Researchers at the Pyrotechnics Technology and Prototyping division of the US Army have developed new fireworks technology that is both better for the environment and less harmful to its users. At a time when people are becoming ever more conscious of the ‘carbon footprint’ of their everyday lives, it is not surprising to learn that considerable research has already been carried out to develop more environmentally friendly fireworks. Until now green coloured fireworks or flares, such as the handheld signal device used by the US Army, were created using barium-containing compounds.
It has recently been found that barium ores, as a raw material, may contain radioactive radium; barium compounds already pose several health hazards to people who work with them.
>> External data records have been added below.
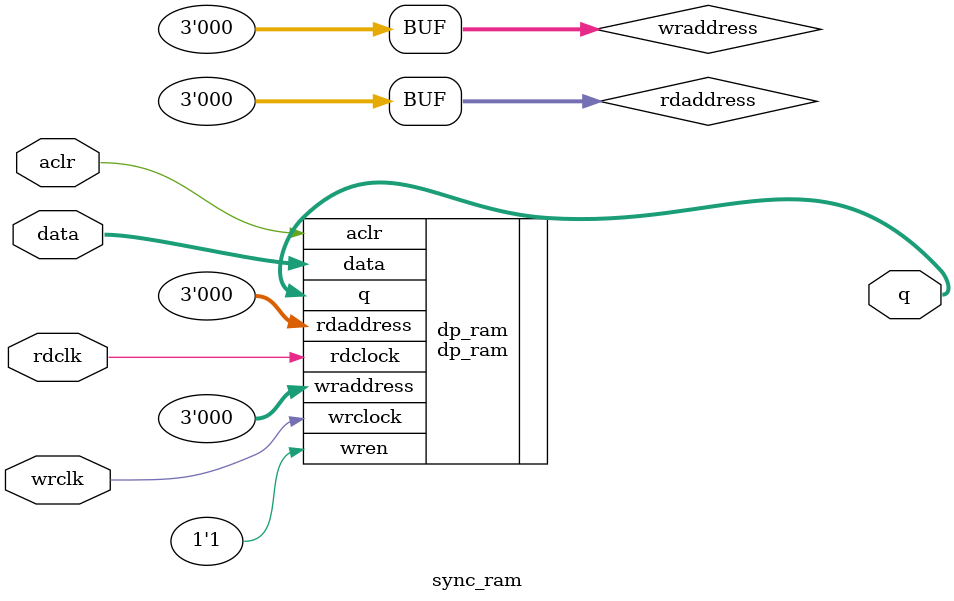
<source format=v>

`timescale 1 ns / 10 ps
module sync_ram(
	aclr,
	data,
	rdclk,
	wrclk,
	q);
parameter data_bits = 32;
	input aclr;
	input	[data_bits-1:0]  data;
	input	  rdclk;
	input	  wrclk;
	output	 [data_bits-1:0]  q;

wire [2:0] wraddress;
wire [2:0] rdaddress;

assign wraddress = 0;	
assign rdaddress = 0;

dp_ram #(.DATA_WIDTH(data_bits), .ADDR_WIDTH(3)) dp_ram
(
	.aclr(aclr),
	.data(data),
	.rdaddress(rdaddress), 
	.wraddress(wraddress),
	.wren(1'b1),
	.rdclock(rdclk), 
	.wrclock(wrclk),
	.q(q)
);

endmodule

</source>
Barium-free pyrotechnic alternatives have so far, not been very cost effective, and only burned brightly for a short length of time. Boron has previously been studied as an alternative to barium. It produces very bright lights but burns too fast to be useful for its intended purpose.
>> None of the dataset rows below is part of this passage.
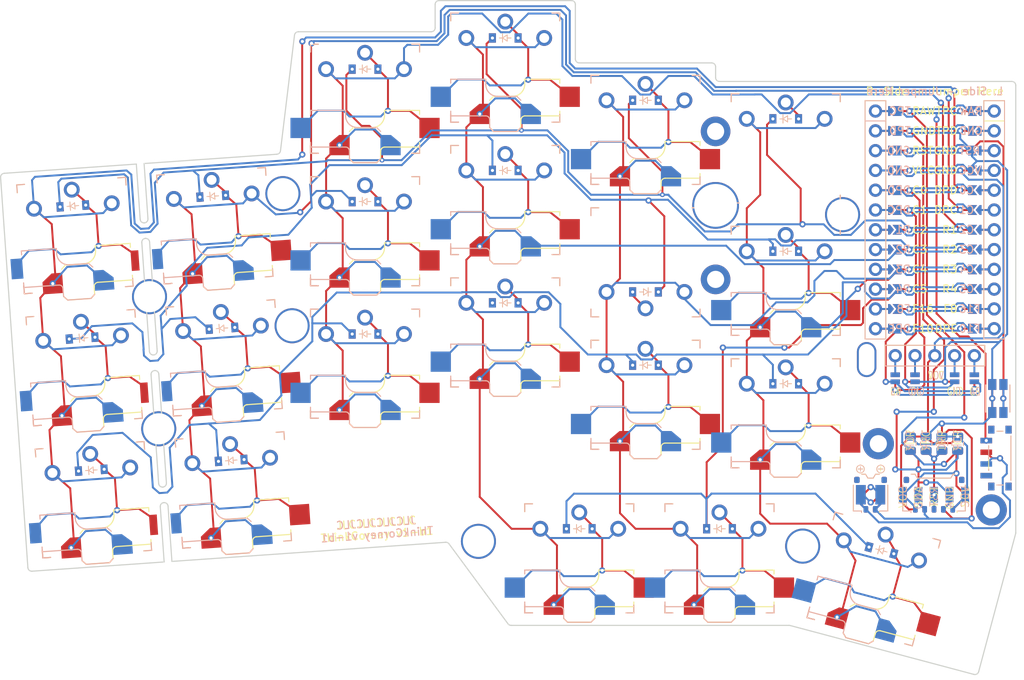
<source format=kicad_pcb>
(kicad_pcb (version 20221018) (generator pcbnew)

  (general
    (thickness 1.6)
  )

  (paper "A3")
  (title_block
    (title "think_corney")
    (rev "v1-b1")
    (company "@infused-kim")
  )

  (layers
    (0 "F.Cu" signal)
    (31 "B.Cu" signal)
    (32 "B.Adhes" user "B.Adhesive")
    (33 "F.Adhes" user "F.Adhesive")
    (34 "B.Paste" user)
    (35 "F.Paste" user)
    (36 "B.SilkS" user "B.Silkscreen")
    (37 "F.SilkS" user "F.Silkscreen")
    (38 "B.Mask" user)
    (39 "F.Mask" user)
    (40 "Dwgs.User" user "User.Drawings")
    (41 "Cmts.User" user "User.Comments")
    (42 "Eco1.User" user "User.Eco1")
    (43 "Eco2.User" user "User.Eco2")
    (44 "Edge.Cuts" user)
    (45 "Margin" user)
    (46 "B.CrtYd" user "B.Courtyard")
    (47 "F.CrtYd" user "F.Courtyard")
    (48 "B.Fab" user)
    (49 "F.Fab" user)
  )

  (setup
    (stackup
      (layer "F.SilkS" (type "Top Silk Screen"))
      (layer "F.Paste" (type "Top Solder Paste"))
      (layer "F.Mask" (type "Top Solder Mask") (thickness 0.01))
      (layer "F.Cu" (type "copper") (thickness 0.035))
      (layer "dielectric 1" (type "core") (thickness 1.51) (material "FR4") (epsilon_r 4.5) (loss_tangent 0.02))
      (layer "B.Cu" (type "copper") (thickness 0.035))
      (layer "B.Mask" (type "Bottom Solder Mask") (thickness 0.01))
      (layer "B.Paste" (type "Bottom Solder Paste"))
      (layer "B.SilkS" (type "Bottom Silk Screen"))
      (copper_finish "None")
      (dielectric_constraints no)
    )
    (pad_to_mask_clearance 0.05)
    (pcbplotparams
      (layerselection 0x00010fc_ffffffff)
      (plot_on_all_layers_selection 0x0000000_00000000)
      (disableapertmacros false)
      (usegerberextensions false)
      (usegerberattributes true)
      (usegerberadvancedattributes true)
      (creategerberjobfile true)
      (dashed_line_dash_ratio 12.000000)
      (dashed_line_gap_ratio 3.000000)
      (svgprecision 4)
      (plotframeref false)
      (viasonmask false)
      (mode 1)
      (useauxorigin false)
      (hpglpennumber 1)
      (hpglpenspeed 20)
      (hpglpendiameter 15.000000)
      (dxfpolygonmode true)
      (dxfimperialunits true)
      (dxfusepcbnewfont true)
      (psnegative false)
      (psa4output false)
      (plotreference true)
      (plotvalue true)
      (plotinvisibletext false)
      (sketchpadsonfab false)
      (subtractmaskfromsilk false)
      (outputformat 1)
      (mirror false)
      (drillshape 1)
      (scaleselection 1)
      (outputdirectory "")
    )
  )

  (net 0 "")
  (net 1 "RAW")
  (net 2 "GND")
  (net 3 "RST")
  (net 4 "VCC")
  (net 5 "C0")
  (net 6 "C1")
  (net 7 "C2")
  (net 8 "C3")
  (net 9 "C4")
  (net 10 "C5")
  (net 11 "F16")
  (net 12 "F10")
  (net 13 "TPC")
  (net 14 "TPD")
  (net 15 "DPD")
  (net 16 "DPC")
  (net 17 "R1")
  (net 18 "R2")
  (net 19 "R3")
  (net 20 "R4")
  (net 21 "F8")
  (net 22 "DPE")
  (net 23 "MCU1_24")
  (net 24 "MCU1_1")
  (net 25 "MCU1_23")
  (net 26 "MCU1_2")
  (net 27 "MCU1_22")
  (net 28 "MCU1_3")
  (net 29 "MCU1_21")
  (net 30 "MCU1_4")
  (net 31 "MCU1_20")
  (net 32 "MCU1_5")
  (net 33 "MCU1_19")
  (net 34 "MCU1_6")
  (net 35 "MCU1_18")
  (net 36 "MCU1_7")
  (net 37 "MCU1_17")
  (net 38 "MCU1_8")
  (net 39 "MCU1_16")
  (net 40 "MCU1_9")
  (net 41 "MCU1_15")
  (net 42 "MCU1_10")
  (net 43 "MCU1_14")
  (net 44 "MCU1_11")
  (net 45 "MCU1_13")
  (net 46 "MCU1_12")
  (net 47 "ring_bottom")
  (net 48 "ring_home")
  (net 49 "ring_top")
  (net 50 "middle_bottom")
  (net 51 "middle_home")
  (net 52 "middle_top")
  (net 53 "index_bottom")
  (net 54 "inner_bottom")
  (net 55 "outer_cluster")
  (net 56 "home_cluster")
  (net 57 "inner_cluster")
  (net 58 "outer_bottom")
  (net 59 "outer_home")
  (net 60 "outer_top")
  (net 61 "pinky_bottom")
  (net 62 "pinky_home")
  (net 63 "pinky_top")
  (net 64 "index_top")
  (net 65 "index_home")
  (net 66 "inner_top")
  (net 67 "inner_home")
  (net 68 "DISP1_1")
  (net 69 "DISP1_2")
  (net 70 "DISP1_4")
  (net 71 "DISP1_5")
  (net 72 "BAT_P")
  (net 73 "TPR")

  (footprint "ComboDiode" (layer "F.Cu") (at -109.456894 16.445362 4))

  (footprint "nice_nano" (layer "F.Cu") (at 0 0))

  (footprint "ComboDiode" (layer "F.Cu") (at -19.14 -11.7))

  (footprint "point_debugger" (layer "F.Cu") (at -10.039962 55.58037 -15))

  (footprint "point_debugger" (layer "F.Cu") (at -8.25 36.55))

  (footprint "point_debugger" (layer "F.Cu") (at 8.34 31.85))

  (footprint "PG1350" (layer "F.Cu") (at -109.191819 20.236105 -176))

  (footprint "point_debugger" (layer "F.Cu") (at -28.14 -0.59))

  (footprint "point_debugger" (layer "F.Cu") (at -19.14 9.1))

  (footprint "PG1350" (layer "F.Cu") (at -55.14 15.72 180))

  (footprint "point_debugger" (layer "F.Cu") (at -99.620813 28.087591 4))

  (footprint "ComboDiode" (layer "F.Cu") (at -45.64 40.92))

  (footprint "smd_805" (layer "F.Cu") (at -0.1 30 180))

  (footprint "power_switch" (layer "F.Cu") (at 8.34 31.85))

  (footprint "point_debugger" (layer "F.Cu") (at 10.39 36.5))

  (footprint "point_debugger" (layer "F.Cu") (at -19.14 -7.9))

  (footprint "sw_reset_side" (layer "F.Cu") (at 8.09 24.2))

  (footprint "ComboDiode" (layer "F.Cu") (at -110.642754 -0.513227 4))

  (footprint "PG1350" (layer "F.Cu") (at -91.235666 18.980489 -176))

  (footprint "PG1350" (layer "F.Cu") (at -73.14 19.72 180))

  (footprint "point_debugger" (layer "F.Cu") (at 7.25 38.5))

  (footprint "ComboDiode" (layer "F.Cu") (at -92.686601 -1.768844 4))

  (footprint "point_debugger" (layer "F.Cu") (at -11.84 0.6))

  (footprint "pads" (layer "F.Cu") (at -0.1 36.55 180))

  (footprint "point_debugger" (layer "F.Cu") (at -71.605358 41.666409 4))

  (footprint "point_debugger" (layer "F.Cu") (at -54.64 42.534947))

  (footprint "point_debugger" (layer "F.Cu")
    (tstamp 367336c3-b014-4ba5-94b6-a6ebaa2fd8e1)
    (at -8.75 19.2)
    (attr through_hole)
    (fp_text reference "P34\"" (at 0 2) (layer "F.SilkS") hide
        (effects (font (size 1 1) (th
... [545085 chars truncated]
</source>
The group set up a series of experiments where different ratios of boron and boron carbide were tested in comparison to the handheld signalling device used by the army. Boron carbide was chosen due to its potential ability to slow down boron’s fast burn rate. The result was that a combination of boron and boron carbide not only improved the burn time compared to the barium-containing formula used in the traditional hand-held army signalling device, but also proved to have larger luminous intensities. This discovery can therefore be used both by the army and civilians to produce more affordable, environmentally friendly, and less harmful pyrotechnics.